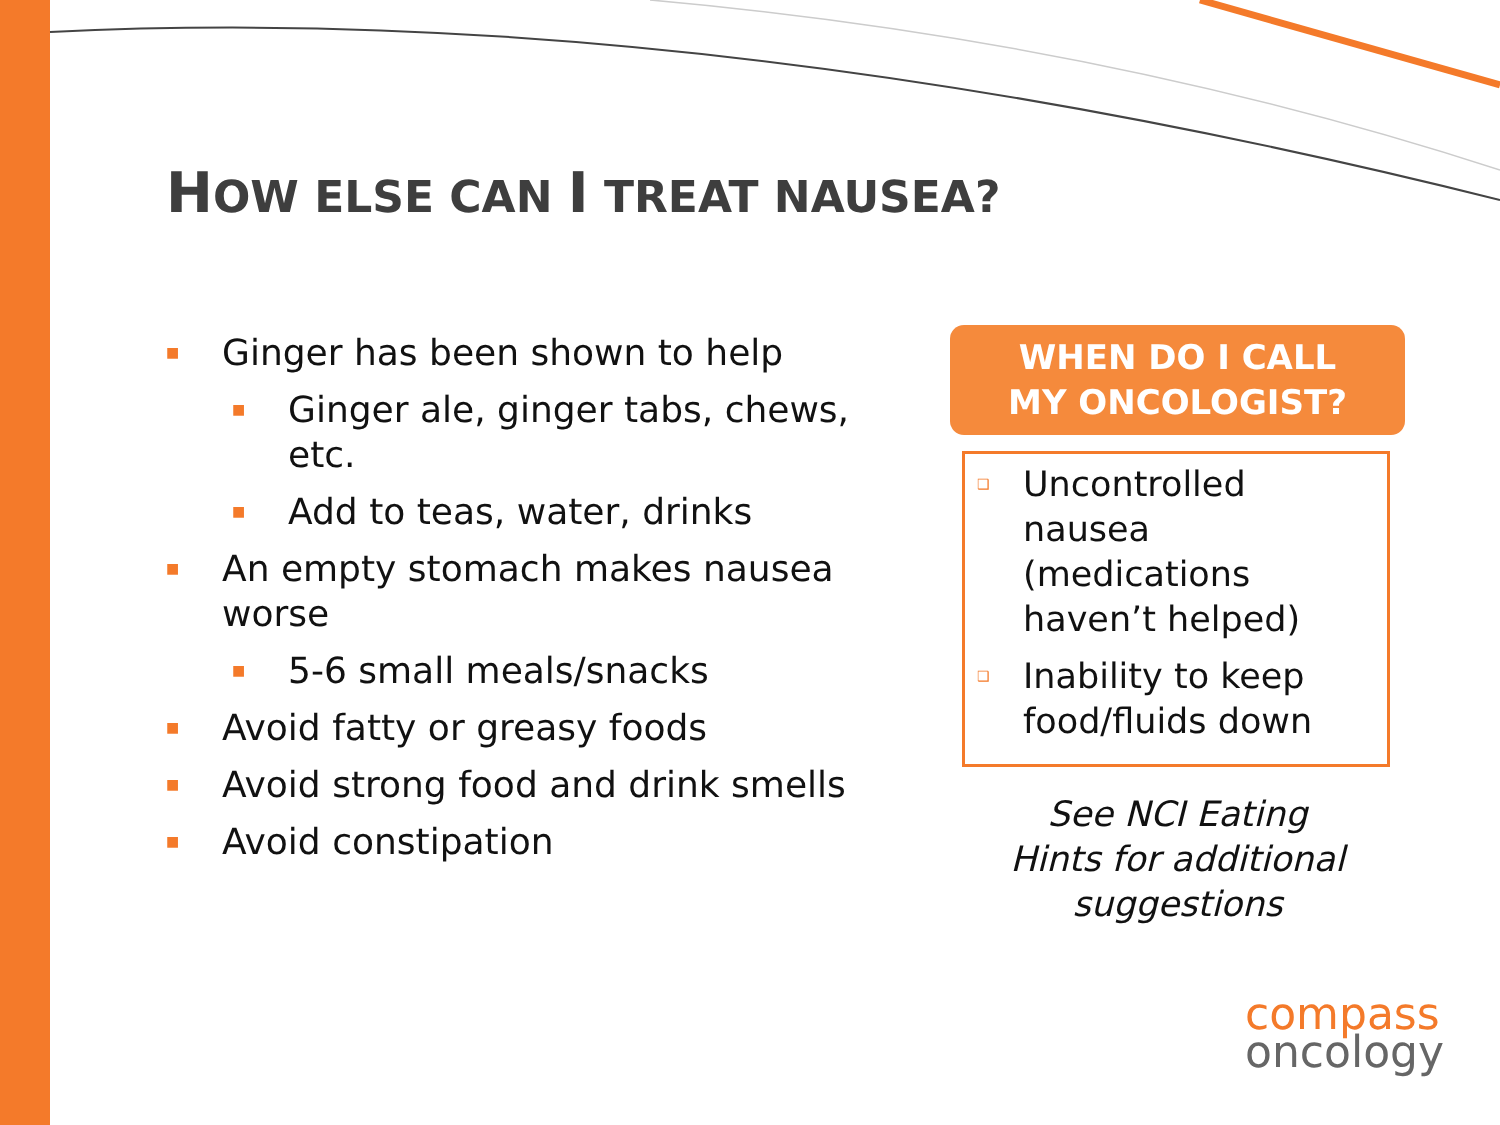HOW ELSE CAN I TREAT NAUSEA?
■ Ginger has been shown to help
■ Ginger ale, ginger tabs, chews, etc.
■ Add to teas, water, drinks
■ An empty stomach makes nausea worse
■ 5-6 small meals/snacks
■ Avoid fatty or greasy foods
■ Avoid strong food and drink smells
■ Avoid constipation
WHEN DO I CALL
MY ONCOLOGIST?
❑ Uncontrolled nausea (medications haven’t helped)
❑ Inability to keep food/fluids down
See NCI Eating
Hints for additional
suggestions
compass
oncology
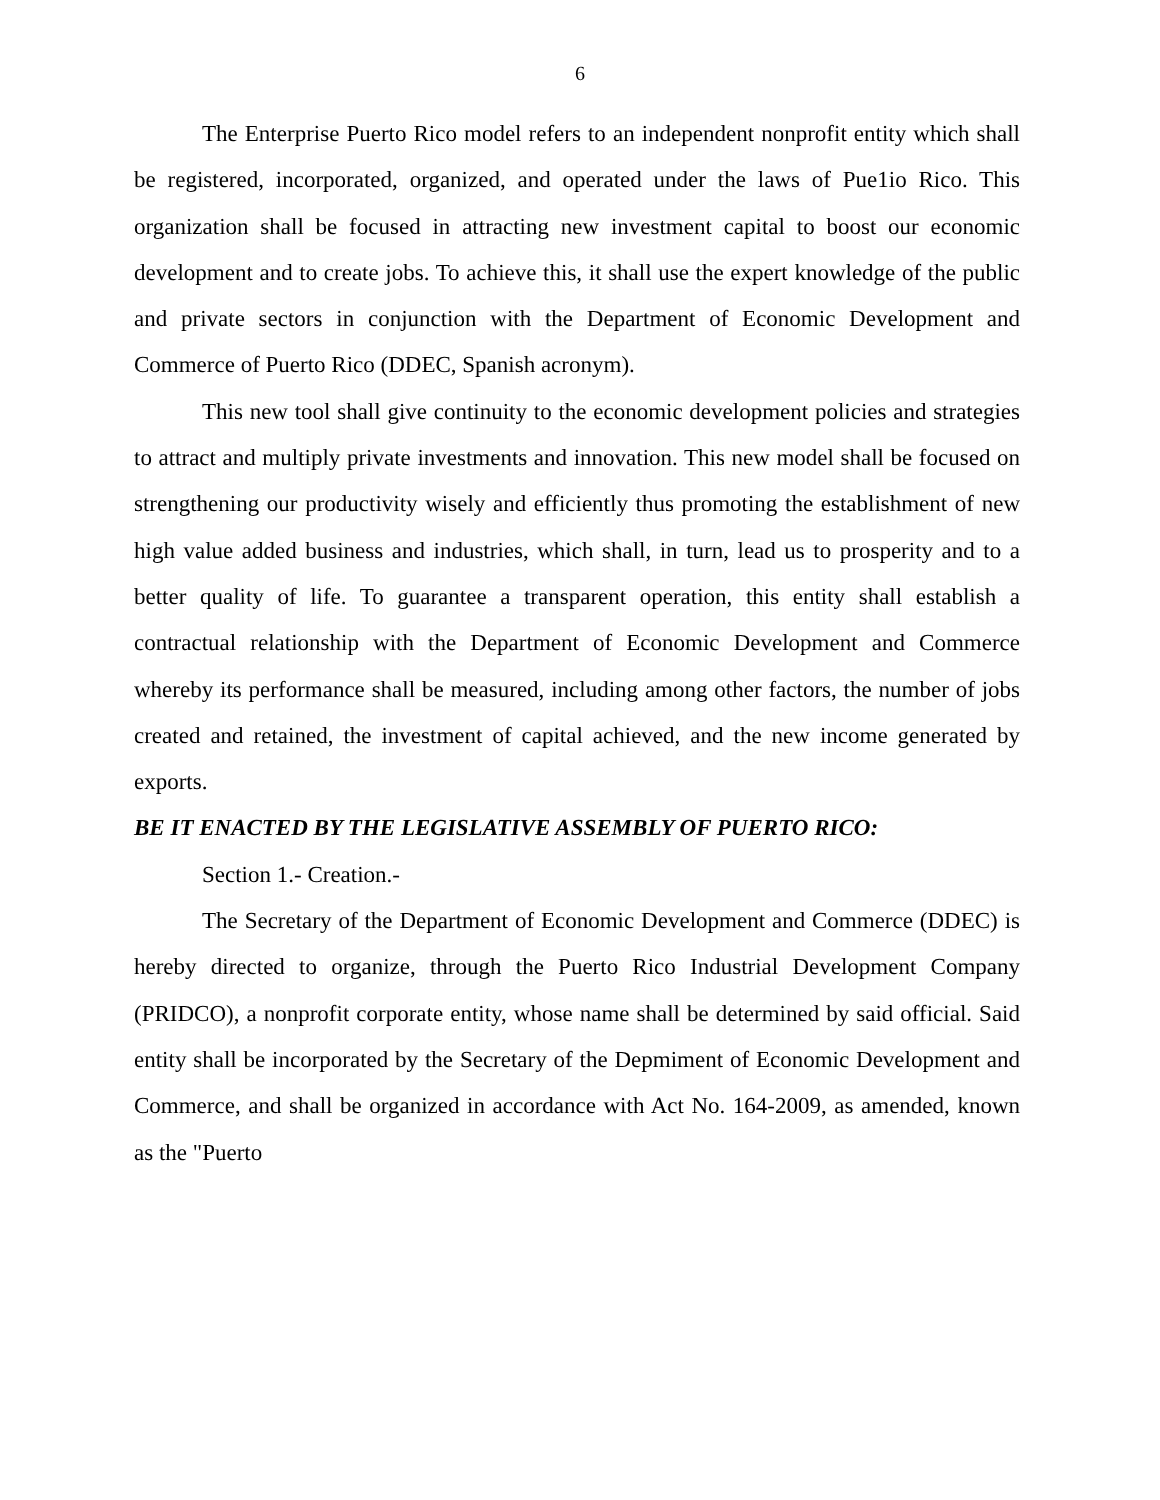6
The Enterprise Puerto Rico model refers to an independent nonprofit entity which shall be registered, incorporated, organized, and operated under the laws of Pue1io Rico. This organization shall be focused in attracting new investment capital to boost our economic development and to create jobs. To achieve this, it shall use the expert knowledge of the public and private sectors in conjunction with the Department of Economic Development and Commerce of Puerto Rico (DDEC, Spanish acronym).
This new tool shall give continuity to the economic development policies and strategies to attract and multiply private investments and innovation. This new model shall be focused on strengthening our productivity wisely and efficiently thus promoting the establishment of new high value added business and industries, which shall, in turn, lead us to prosperity and to a better quality of life. To guarantee a transparent operation, this entity shall establish a contractual relationship with the Department of Economic Development and Commerce whereby its performance shall be measured, including among other factors, the number of jobs created and retained, the investment of capital achieved, and the new income generated by exports.
BE IT ENACTED BY THE LEGISLATIVE ASSEMBLY OF PUERTO RICO:
Section 1.- Creation.-
The Secretary of the Department of Economic Development and Commerce (DDEC) is hereby directed to organize, through the Puerto Rico Industrial Development Company (PRIDCO), a nonprofit corporate entity, whose name shall be determined by said official. Said entity shall be incorporated by the Secretary of the Depmiment of Economic Development and Commerce, and shall be organized in accordance with Act No. 164-2009, as amended, known as the "Puerto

^^^^^^^^^^^^^^^^

Instructions to follow -
Could you find every line in the records above that contains the word "Ginger" and copy it?

Result below -
■ Ginger has been shown to help
■ Ginger ale, ginger tabs, chews, etc.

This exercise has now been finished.